Além do visual, tudo indica que o novo C5 Aircross vai apostar em preços agressivos e em um pacote robusto de tecnologias voltadas ao bem-estar a bordo. Entre os destaques esperados estão as suspensões com batentes hidráulicos duplos e um interior alinhado ao programa “Citroen Advanced Program”, que chama a atenção principalmente pelos materiais utilizados e pela ergonomia dos bancos.
Ele também será o primeiro Citroën a usar a plataforma STLA Medium - a mesma do Peugeot 3008 - e, por isso, a expectativa é de versões a combustão e também 100% elétricas.
Não deve disputar mercado diretamente com o Dacia Bigster, mas a tendência é que se posicione como uma opção alternativa a ele. Se essa leitura se confirmar, o Citroën C5 Aircross pode ganhar espaço rapidamente como escolha para quem busca racionalidade e conforto sem estourar o orçamento.
Renault Emblème e o futuro das marcas francesas
A Renault vem trabalhando para elevar sua imagem e sua percepção de valor. Quem já entrou no interior de um Renault de nova geração sabe: a experiência surpreende de forma bem positiva.
Dentro dessa lógica, o Renault Emblème - por enquanto ainda um protótipo - representa mais um avanço. Mais do que ser apenas um elétrico, ele aponta um novo rumo estético e tecnológico para a futura gama do fabricante francês.
O protótipo traz uma solução híbrida na cadeia cinemática, mas sem motor a combustão: trata-se de um elétrico a bateria (40 kWh), com apoio de uma célula a combustível de hidrogênio. É improvável que o Emblème de produção mantenha exatamente essa receita, embora a alternativa híbrida (combustão+elétrico) não esteja descartada.
Essa linha de atuação ganha peso em um momento em que marcas generalistas concorrentes aceleram forte tanto na eletrificação quanto no fortalecimento do conteúdo tecnológico dos seus produtos.
A Renault está saudável - em vendas e em participação de mercado -, mas manter o ritmo é crucial. Os resultados de 2024 foram excelentes, e Luca De Meo quer que 2025 seja igual ou melhor.
Alpine A390 tem uma missão complexa
Enquanto Renault e Citroën miram o grande público, a Alpine prepara uma investida de natureza completamente diferente.
Com o A390, a ambição é entrar de frente no território premium, encarando referências consolidadas como a Porsche - mais especificamente o Porsche Macan.
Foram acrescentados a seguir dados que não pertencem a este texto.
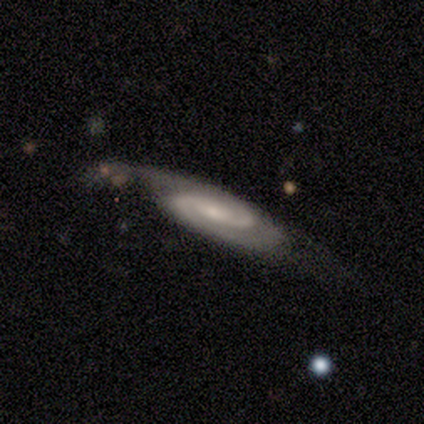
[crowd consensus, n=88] Morphology: type=featured or disk (88%); edge-on=no (88%); bar=no (49%); spiral arms=yes (97%); winding=tight (45%); arm count=2 (85%); bulge=small (57%); merging=none (53%).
A tarefa é difícil, mas, se der certo, o Grupo Renault pode transformar a Alpine, até aqui essencialmente uma marca de nicho, em uma operação com volume de vendas relevante. Nessa estratégia, a marca também contará com o apoio do compacto A290.
Ainda assim, o primeiro modelo desenvolvido do zero para ser um Alpine dentro dessa nova ofensiva é, sem dúvida, o A390. Veja os primeiros detalhes:
Se não funcionar, não será o fim do mundo: movimentos mais arrojados costumam exigir tempo para maturar. Luca De Meo sabe disso melhor do que ninguém. Foi sob sua liderança que surgiram o FIAT 500 (ainda na época do Grupo FIAT) e a CUPRA, quando ele comandava os rumos da SEAT S.A.